Ese jefe vio desde fuera a la sociedad que nosotros vemos desde dentro. Ese jefe vio lo que nosotros no podemos ver. O lo que conseguimos ver cuando ya es demasiado tarde. Cuando ya somos demasiado viejos para huir.
Volviendo con las palabras del venerable jefe, y a propósito de la intranquilidad que veía en el hombre blanco, nos dice Eckhart Tolle: «Esta disfunción colectiva […] está intrínsecamente conectada con la pérdida de conciencia del Ser, y forma la base de nuestra deshumanizada civilización industrial. Esta disfunción colectiva ha creado una civilización muy infeliz y extraordinariamente violenta que se ha convertido en una amenaza para sí misma y para todas las formas de vida del planeta».
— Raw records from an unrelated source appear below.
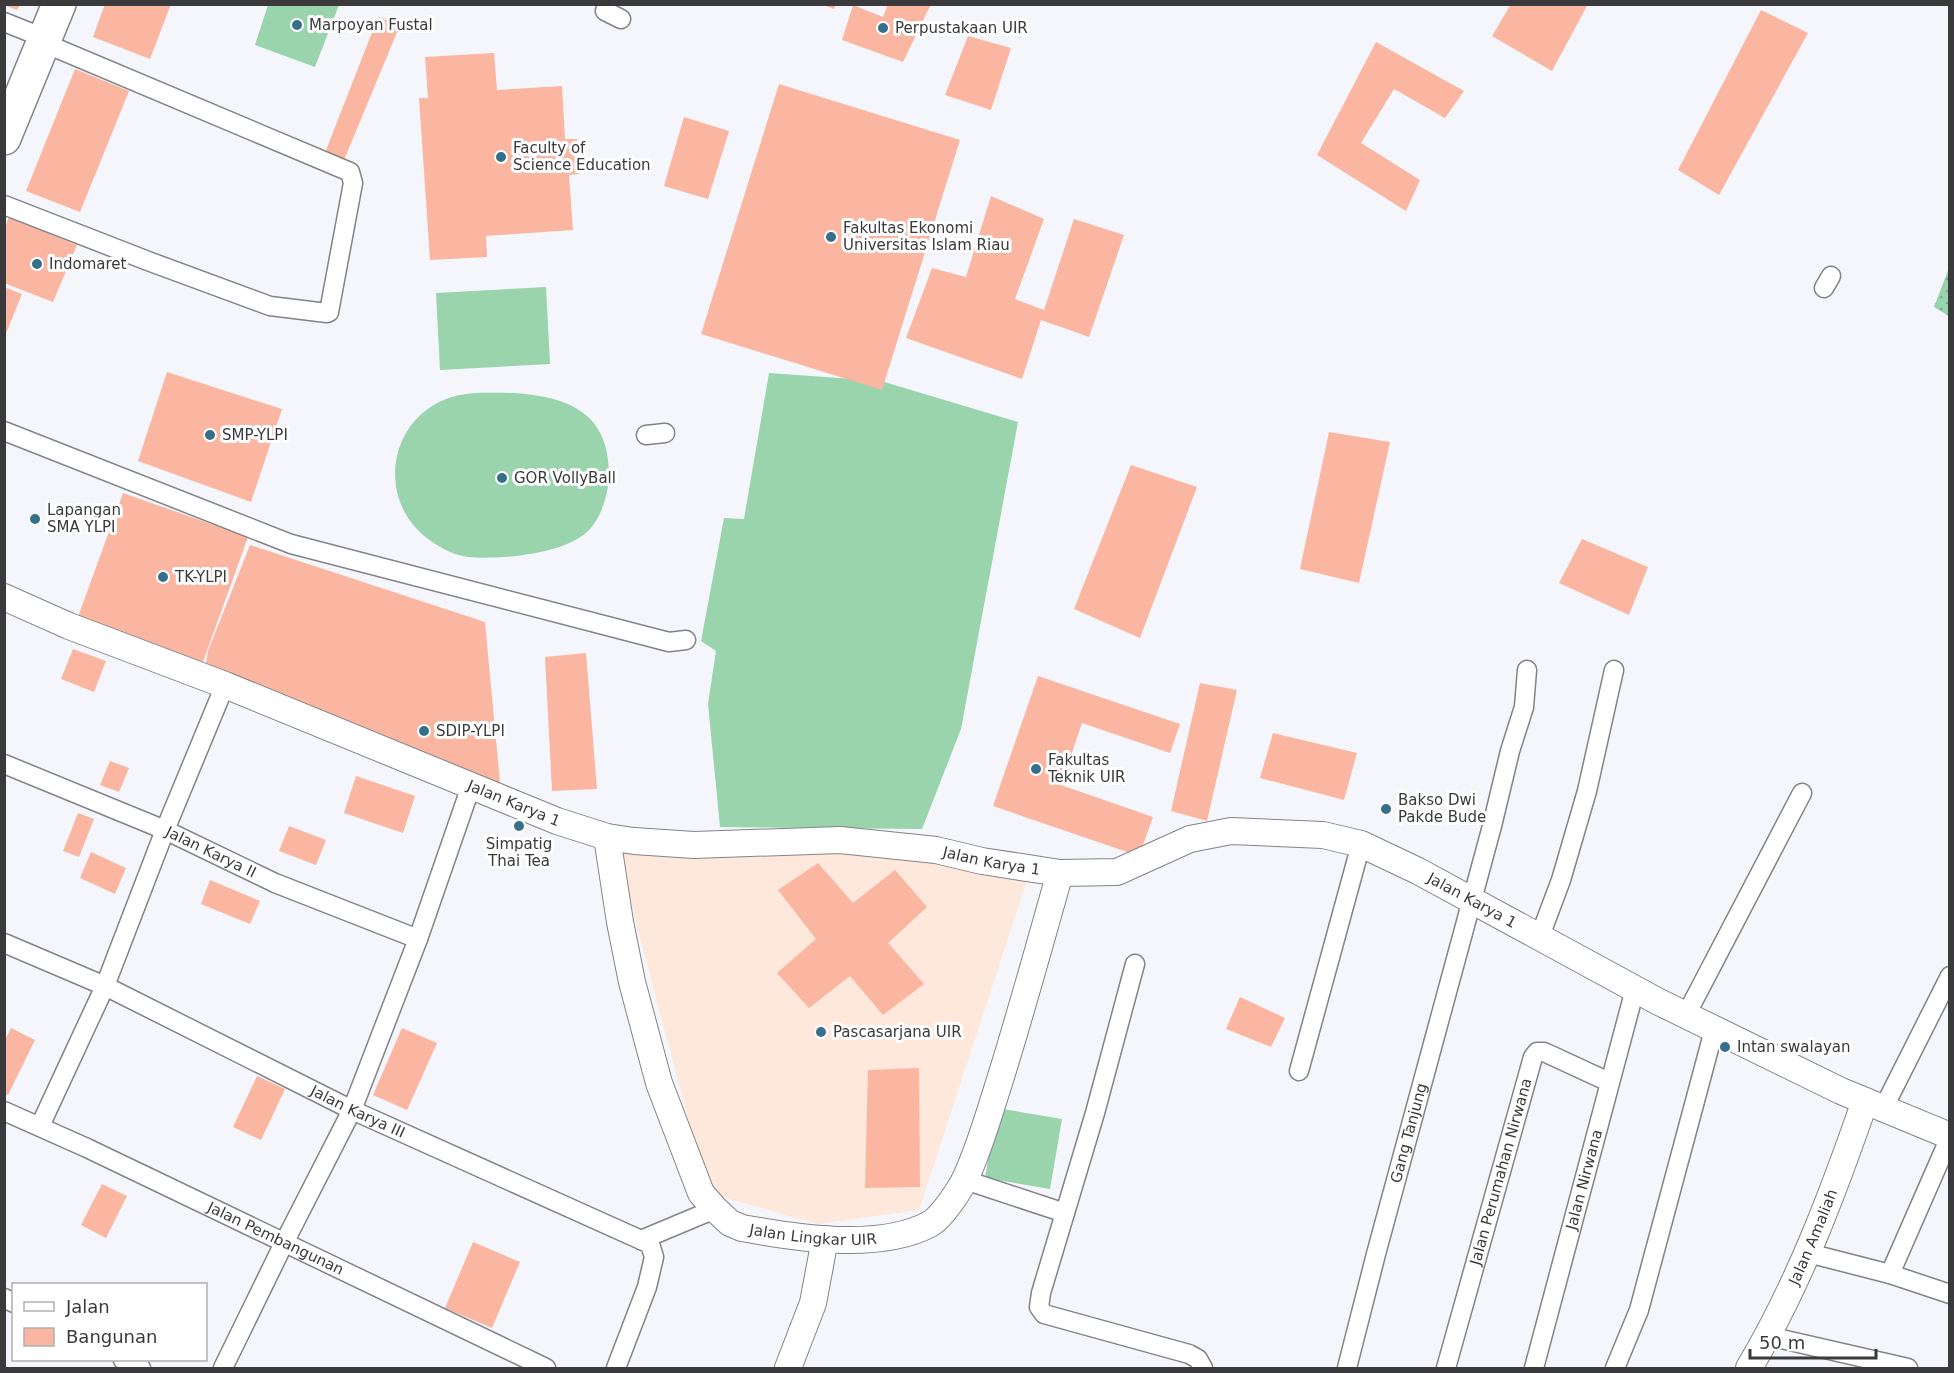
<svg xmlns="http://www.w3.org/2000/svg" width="1954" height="1373" font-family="'DejaVu Sans',sans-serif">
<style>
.education{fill:#fee8db}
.green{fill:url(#green-dots)}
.pitch{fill:#99d4ad}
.building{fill:#fab6a0}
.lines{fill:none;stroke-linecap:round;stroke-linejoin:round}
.street-casing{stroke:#828388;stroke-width:21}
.secondary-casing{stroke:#828388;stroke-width:28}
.highway-casing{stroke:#828388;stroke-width:36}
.street{stroke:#fff;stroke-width:18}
.secondary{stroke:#fff;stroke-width:26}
.highway{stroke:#fff;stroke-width:33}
.poi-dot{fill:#356f88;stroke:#fff;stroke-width:2}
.labels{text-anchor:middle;stroke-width:6;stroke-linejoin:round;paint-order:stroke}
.poi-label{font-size:15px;fill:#3a3a3c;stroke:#fff;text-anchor:start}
.street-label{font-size:15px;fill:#3a3a3c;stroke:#fff}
</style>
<defs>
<pattern id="green-dots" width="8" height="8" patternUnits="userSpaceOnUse" patternTransform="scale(1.5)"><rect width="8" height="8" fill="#99d4ad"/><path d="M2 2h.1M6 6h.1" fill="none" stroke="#7ead8e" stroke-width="1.8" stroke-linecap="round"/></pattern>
</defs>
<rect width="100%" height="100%" fill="#f5f6fc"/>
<!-- education -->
<path class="education" d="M840 840 1030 871 919 1210 818 1224 708 1193 616 848Z"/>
<!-- green -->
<path class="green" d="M1949 268V316L1934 307Z"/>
<!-- pitch -->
<g class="pitch">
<path d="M268 5H339L315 67 255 45Z"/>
<path d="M546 287 550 364 440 370 436 293Z"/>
<path d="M769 373 881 381 1018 422 961 729 922 829 720 827 708 704 716 651 701 641 724 518 744 519Z"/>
<path d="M515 393C569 397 609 413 609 474 609 491 602 516 590 529 568 554 500 560 468 557 454 555 442 549 431 541 380 507 384 430 439 402 462 390 490 393 515 393Z"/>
<path d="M997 1108 1062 1119 1050 1189 985 1178Z"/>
</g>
<!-- building -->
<g class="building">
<path d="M105 4H171L150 59 93 37Z"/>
<path d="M821 4H836L834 9Z"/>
<path d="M888 4H931L903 62 842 40 853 5 883 17Z"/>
<path d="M1511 4H1588L1552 71 1492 36Z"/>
<path d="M4 5H20L17 10Z"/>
<path d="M1761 10 1808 33 1719 195 1678 170Z"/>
<path d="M378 17 400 25 344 160 325 153Z"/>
<path d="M968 36 1011 48 991 110 945 95Z"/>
<path d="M1376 42 1464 91 1445 118 1394 89 1361 143 1420 180 1406 211 1317 155Z"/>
<path d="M494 53 497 90 562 86 565 139H577L579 174 569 175 573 230 486 236 487 257 430 260 419 98H428L425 57Z"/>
<path d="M75 69 129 91 80 212 26 191Z"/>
<path d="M779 84 960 140 882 390 701 334Z"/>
<path d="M684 117 729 131 708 199 664 186Z"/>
<path d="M991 196 1044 219 1015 299 1044 310 1074 219 1124 235 1089 337 1041 320 1022 379 906 338 932 268 966 277Z"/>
<path d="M9 217 77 245 53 302 4 283V229Z"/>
<path d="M4 287 22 294 5 336H4Z"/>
<path d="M167 372 282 409 251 502 138 461Z"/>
<path d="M1329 432 1390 442 1359 583 1300 569Z"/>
<path d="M1131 465 1197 487 1140 638 1074 609Z"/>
<path d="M123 493 248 537 203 662 78 617Z"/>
<path d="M1582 539 1648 567 1629 615 1559 583Z"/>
<path d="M250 545 485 622 501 793 205 669 208 651Z"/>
<path d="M73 649 106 661 94 692 61 679Z"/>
<path d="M586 653 597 789 552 791 545 657Z"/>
<path d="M1038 676 1180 724 1170 753 1082 723 1061 785 1153 817 1139 856 993 806Z"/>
<path d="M1200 683 1237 690 1207 821 1171 811Z"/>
<path d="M1273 733 1357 753 1344 800 1260 778Z"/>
<path d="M110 761 129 768 119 792 100 785Z"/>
<path d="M356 776 415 796 403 833 344 813Z"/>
<path d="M78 813 94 819 79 857 63 851Z"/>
<path d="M289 826 326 840 316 865 279 851Z"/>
<path d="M91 852 126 868 115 894 80 878Z"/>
<path d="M818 863 853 903 895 870 927 907 888 943 924 984 883 1015 850 976 809 1008 777 973 816 939 778 890Z"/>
<path d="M210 880 260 901 250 924 201 904Z"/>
<path d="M1240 997 1285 1018 1271 1047 1226 1029Z"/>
<path d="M11 1028 35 1040 8 1095 4 1094V1042Z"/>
<path d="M402 1028 437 1043 407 1110 373 1095Z"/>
<path d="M919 1068 920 1187 865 1188 868 1070Z"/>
<path d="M257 1076 285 1089 261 1140 233 1127Z"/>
<path d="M102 1184 127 1196 106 1238 81 1225Z"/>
<path d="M473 1242 520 1262 492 1328 445 1308Z"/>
</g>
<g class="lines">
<defs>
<g id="street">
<path d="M605 11 621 19"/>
<path d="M4 22 29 32"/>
<path d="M4 205 148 261 270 306 327 313 329 312 353 183 350 172 44 43"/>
<path d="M1824 288 1831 276"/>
<path d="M4 431 291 544 669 642 686 640"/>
<path d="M646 435 665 433"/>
<path id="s1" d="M4 764 165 830 275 883 418 939"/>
<path d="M1540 936 1561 880 1587 791 1614 670"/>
<path id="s2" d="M4 943 105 986 352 1110 641 1240 715 1209"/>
<path d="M1135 964 1095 1113 1041 1293 1039 1307 1044 1314 1189 1354 1198 1359 1203 1368"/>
<path d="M1686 1015 1802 793"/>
<path d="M1299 1071 1361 844"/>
<path d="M1883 1109 1950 976"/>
<path id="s3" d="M4 1111 87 1148 546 1368"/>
<path d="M40 1126 105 986 165 830 225 685"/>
<path d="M965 1180 1065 1213"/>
<path d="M1808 1253 1890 1274 1950 1294"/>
<path d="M1890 1274 1950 1137"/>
<path d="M4 1298 14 1303"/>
<path d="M1768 1336 1908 1368"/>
<path d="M123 1360 141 1368"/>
<path d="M223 1368 284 1243 352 1110 418 939 471 786"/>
<path d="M616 1368 647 1287 654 1257 650 1244 641 1240"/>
<path id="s4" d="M1347 1368 1376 1254 1492 826 1510 751 1524 707 1527 670"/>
<path id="s5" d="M1446 1368 1533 1057 1537 1052H1544L1609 1082"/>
<path id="s6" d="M1534 1368 1635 989"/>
<path d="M1615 1368 1639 1310 1714 1030"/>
</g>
<g id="secondary">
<path id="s7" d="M4 597 69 626 225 685 557 821 607 837 634 841 694 845 840 840 936 850 982 861 1060 873 1117 872 1190 839 1231 831 1323 835 1361 844 1418 871 1657 1001 1841 1091 1950 1136"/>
<path id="s8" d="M607 837 620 922 632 982 659 1083 701 1193 715 1209 730 1223 742 1228C797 1238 879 1251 930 1224 942 1217 960 1190 966 1177 980 1147 989 1114 999 1083 1021 1013 1040 943 1060 873"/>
<path d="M788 1368 813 1303 825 1239"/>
<path id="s9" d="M1749 1368C1799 1284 1833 1193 1865 1101"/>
</g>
<path id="highway" d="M4 138 59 4"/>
</defs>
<!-- street casing -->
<use href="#street" class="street-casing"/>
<!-- secondary casing -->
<use href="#secondary" class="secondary-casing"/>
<!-- highway casing -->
<use href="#highway" class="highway-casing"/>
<!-- street -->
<use href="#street" class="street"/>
<!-- secondary -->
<use href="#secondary" class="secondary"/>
<!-- highway -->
<use href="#highway" class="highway"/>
</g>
<!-- markers -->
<g class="poi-dot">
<circle cx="297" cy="25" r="6"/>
<circle cx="883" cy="28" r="6"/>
<circle cx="501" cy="157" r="6"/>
<circle cx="831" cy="237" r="6"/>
<circle cx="37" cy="264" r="6"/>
<circle cx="210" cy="435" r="6"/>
<circle cx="502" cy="478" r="6"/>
<circle cx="35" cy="519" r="6"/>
<circle cx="163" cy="577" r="6"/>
<circle cx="424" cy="731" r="6"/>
<circle cx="1036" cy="769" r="6"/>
<circle cx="1386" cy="809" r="6"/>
<circle cx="519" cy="826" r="6"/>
<circle cx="821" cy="1032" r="6"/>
<circle cx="1725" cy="1047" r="6"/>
</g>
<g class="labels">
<!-- poi labels -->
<g class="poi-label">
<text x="309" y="30">Marpoyan Fustal</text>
<text x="895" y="33">Perpustakaan UIR</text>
<text x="513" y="153">Faculty of<tspan x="513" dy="17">Science Education</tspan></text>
<text x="843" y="233">Fakultas Ekonomi<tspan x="843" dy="17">Universitas Islam Riau</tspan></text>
<text x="49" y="269">Indomaret</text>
<text x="222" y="440">SMP-YLPI</text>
<text x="514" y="483">GOR VollyBall</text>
<text x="47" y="515">Lapangan<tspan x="47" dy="17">SMA YLPI</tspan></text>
<text x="175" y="582">TK-YLPI</text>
<text x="436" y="736">SDIP-YLPI</text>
<text x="1048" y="765">Fakultas<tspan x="1048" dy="17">Teknik UIR</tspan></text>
<text x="1398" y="805">Bakso Dwi<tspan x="1398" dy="17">Pakde Bude</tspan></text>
<text x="519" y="849" text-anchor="middle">Simpatig<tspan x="519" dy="17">Thai Tea</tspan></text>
<text x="833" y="1037">Pascasarjana UIR</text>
<text x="1737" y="1052">Intan swalayan</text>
</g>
<!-- street labels -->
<g class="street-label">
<text dy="5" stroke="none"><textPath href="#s7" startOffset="550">Jalan Karya 1</textPath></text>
<text dy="5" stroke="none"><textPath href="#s1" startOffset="225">Jalan Karya II</textPath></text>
<text dy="5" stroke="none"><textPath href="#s7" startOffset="1036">Jalan Karya 1</textPath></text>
<text dy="5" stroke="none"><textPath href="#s7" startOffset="1540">Jalan Karya 1</textPath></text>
<text dy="5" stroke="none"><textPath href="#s2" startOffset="392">Jalan Karya III</textPath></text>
<text dy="5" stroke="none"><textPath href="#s4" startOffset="243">Gang Tanjung</textPath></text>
<text dy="5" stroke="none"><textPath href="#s5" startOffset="204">Jalan Perumahan Nirwana</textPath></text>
<text dy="5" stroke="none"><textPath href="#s6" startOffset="195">Jalan Nirwana</textPath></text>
<text dy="5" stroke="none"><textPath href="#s8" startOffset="496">Jalan Lingkar UIR</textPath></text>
<text dy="5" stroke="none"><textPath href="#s9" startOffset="146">Jalan Amaliah</textPath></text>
<text dy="5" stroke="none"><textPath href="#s3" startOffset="300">Jalan Pembangunan</textPath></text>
</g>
</g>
<!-- border -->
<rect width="1954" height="1373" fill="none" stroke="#3a3a3c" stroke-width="12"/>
<!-- legend -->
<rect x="12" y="1283" width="195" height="78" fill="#ffffff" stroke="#b0b0b1" stroke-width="1.5"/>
<rect x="24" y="1302" width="30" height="9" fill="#ffffff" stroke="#b0b0b1" stroke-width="1.5"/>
<text x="66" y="1313" font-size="18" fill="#3a3a3c">Jalan</text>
<rect x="24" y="1328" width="30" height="18" fill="#fab6a0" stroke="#b0b0b1" stroke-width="1.5"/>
<text x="66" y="1343" font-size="18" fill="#3a3a3c">Bangunan</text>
<!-- scale -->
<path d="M1750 1349v9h126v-9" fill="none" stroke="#3a3a3c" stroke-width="3"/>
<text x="1759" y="1349" font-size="18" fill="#3a3a3c" stroke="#ffffff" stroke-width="4.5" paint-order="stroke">50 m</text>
</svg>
Será por eso que hace tiempo que no me siento social. Asocial. Así me siento. Fuera del cuerpo social. Fuera y al mismo tiempo dentro. Encerrado. Preso. Mi cárcel. Un presidio de alta seguridad.
Y sin embargo me fugo. Me siento, escribo, vivo otras vidas. Quizá por eso soy un escritor optimista. Porque no quiero vivir rodeado de pesimismo. Todas mis historias dejan un hueco a la esperanza. A la fuga. Mis novelas son en realidad un túnel. Que todo el mundo puede utilizar. Huyamos, pues. ¡Fuguémonos!